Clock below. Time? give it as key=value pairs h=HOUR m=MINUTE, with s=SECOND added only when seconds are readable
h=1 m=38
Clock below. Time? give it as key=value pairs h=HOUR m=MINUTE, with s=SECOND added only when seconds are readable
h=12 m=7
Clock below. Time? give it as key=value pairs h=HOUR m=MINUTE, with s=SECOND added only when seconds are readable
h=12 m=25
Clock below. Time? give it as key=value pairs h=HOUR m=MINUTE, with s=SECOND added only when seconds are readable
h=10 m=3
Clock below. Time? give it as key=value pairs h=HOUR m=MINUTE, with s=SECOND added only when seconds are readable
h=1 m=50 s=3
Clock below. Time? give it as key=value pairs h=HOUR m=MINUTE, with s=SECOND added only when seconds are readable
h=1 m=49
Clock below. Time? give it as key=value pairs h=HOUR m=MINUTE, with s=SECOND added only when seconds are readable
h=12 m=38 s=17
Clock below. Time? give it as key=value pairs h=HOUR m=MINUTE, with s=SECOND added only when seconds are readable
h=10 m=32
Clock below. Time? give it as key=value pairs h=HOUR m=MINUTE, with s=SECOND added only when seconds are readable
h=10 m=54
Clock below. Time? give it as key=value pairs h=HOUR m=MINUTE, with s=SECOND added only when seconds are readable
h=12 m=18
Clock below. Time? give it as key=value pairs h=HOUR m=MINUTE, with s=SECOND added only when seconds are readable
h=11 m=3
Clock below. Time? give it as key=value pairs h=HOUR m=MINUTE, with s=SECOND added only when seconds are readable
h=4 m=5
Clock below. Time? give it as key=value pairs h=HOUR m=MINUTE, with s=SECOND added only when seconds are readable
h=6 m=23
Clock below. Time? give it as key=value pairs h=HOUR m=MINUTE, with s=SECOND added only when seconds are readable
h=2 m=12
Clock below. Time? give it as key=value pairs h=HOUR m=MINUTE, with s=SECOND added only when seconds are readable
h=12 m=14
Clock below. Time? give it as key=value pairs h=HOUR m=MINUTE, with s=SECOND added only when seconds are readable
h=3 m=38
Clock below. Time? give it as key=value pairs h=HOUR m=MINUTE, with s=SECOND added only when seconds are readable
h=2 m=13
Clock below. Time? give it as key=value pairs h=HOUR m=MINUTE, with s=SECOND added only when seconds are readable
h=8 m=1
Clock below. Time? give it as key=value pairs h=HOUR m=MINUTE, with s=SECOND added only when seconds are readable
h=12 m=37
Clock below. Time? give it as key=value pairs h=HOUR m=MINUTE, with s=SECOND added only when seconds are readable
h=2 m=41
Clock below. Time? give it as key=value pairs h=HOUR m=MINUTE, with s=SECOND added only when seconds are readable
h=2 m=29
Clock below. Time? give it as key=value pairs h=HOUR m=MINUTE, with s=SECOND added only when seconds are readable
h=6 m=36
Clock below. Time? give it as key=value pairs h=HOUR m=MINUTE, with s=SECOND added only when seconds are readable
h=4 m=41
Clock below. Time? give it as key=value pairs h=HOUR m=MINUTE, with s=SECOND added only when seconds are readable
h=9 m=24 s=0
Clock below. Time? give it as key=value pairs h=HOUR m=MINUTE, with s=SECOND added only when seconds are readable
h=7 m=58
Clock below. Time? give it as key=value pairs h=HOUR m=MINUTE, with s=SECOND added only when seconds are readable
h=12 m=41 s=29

▬▬▬▬▬▬

Return every one of the items above verbatim and in their original order, altering nothing.

▶ _THE RESPONSE_
Clock below. Time? give it as key=value pairs h=HOUR m=MINUTE, with s=SECOND added only when seconds are readable
h=1 m=38
Clock below. Time? give it as key=value pairs h=HOUR m=MINUTE, with s=SECOND added only when seconds are readable
h=12 m=7
Clock below. Time? give it as key=value pairs h=HOUR m=MINUTE, with s=SECOND added only when seconds are readable
h=12 m=25
Clock below. Time? give it as key=value pairs h=HOUR m=MINUTE, with s=SECOND added only when seconds are readable
h=10 m=3
Clock below. Time? give it as key=value pairs h=HOUR m=MINUTE, with s=SECOND added only when seconds are readable
h=1 m=50 s=3
Clock below. Time? give it as key=value pairs h=HOUR m=MINUTE, with s=SECOND added only when seconds are readable
h=1 m=49
Clock below. Time? give it as key=value pairs h=HOUR m=MINUTE, with s=SECOND added only when seconds are readable
h=12 m=38 s=17
Clock below. Time? give it as key=value pairs h=HOUR m=MINUTE, with s=SECOND added only when seconds are readable
h=10 m=32
Clock below. Time? give it as key=value pairs h=HOUR m=MINUTE, with s=SECOND added only when seconds are readable
h=10 m=54
Clock below. Time? give it as key=value pairs h=HOUR m=MINUTE, with s=SECOND added only when seconds are readable
h=12 m=18
Clock below. Time? give it as key=value pairs h=HOUR m=MINUTE, with s=SECOND added only when seconds are readable
h=11 m=3
Clock below. Time? give it as key=value pairs h=HOUR m=MINUTE, with s=SECOND added only when seconds are readable
h=4 m=5
Clock below. Time? give it as key=value pairs h=HOUR m=MINUTE, with s=SECOND added only when seconds are readable
h=6 m=23
Clock below. Time? give it as key=value pairs h=HOUR m=MINUTE, with s=SECOND added only when seconds are readable
h=2 m=12
Clock below. Time? give it as key=value pairs h=HOUR m=MINUTE, with s=SECOND added only when seconds are readable
h=12 m=14
Clock below. Time? give it as key=value pairs h=HOUR m=MINUTE, with s=SECOND added only when seconds are readable
h=3 m=38
Clock below. Time? give it as key=value pairs h=HOUR m=MINUTE, with s=SECOND added only when seconds are readable
h=2 m=13
Clock below. Time? give it as key=value pairs h=HOUR m=MINUTE, with s=SECOND added only when seconds are readable
h=8 m=1
Clock below. Time? give it as key=value pairs h=HOUR m=MINUTE, with s=SECOND added only when seconds are readable
h=12 m=37
Clock below. Time? give it as key=value pairs h=HOUR m=MINUTE, with s=SECOND added only when seconds are readable
h=2 m=41
Clock below. Time? give it as key=value pairs h=HOUR m=MINUTE, with s=SECOND added only when seconds are readable
h=2 m=29
Clock below. Time? give it as key=value pairs h=HOUR m=MINUTE, with s=SECOND added only when seconds are readable
h=6 m=36
Clock below. Time? give it as key=value pairs h=HOUR m=MINUTE, with s=SECOND added only when seconds are readable
h=4 m=41
Clock below. Time? give it as key=value pairs h=HOUR m=MINUTE, with s=SECOND added only when seconds are readable
h=9 m=24 s=0
Clock below. Time? give it as key=value pairs h=HOUR m=MINUTE, with s=SECOND added only when seconds are readable
h=7 m=58
Clock below. Time? give it as key=value pairs h=HOUR m=MINUTE, with s=SECOND added only when seconds are readable
h=12 m=41 s=29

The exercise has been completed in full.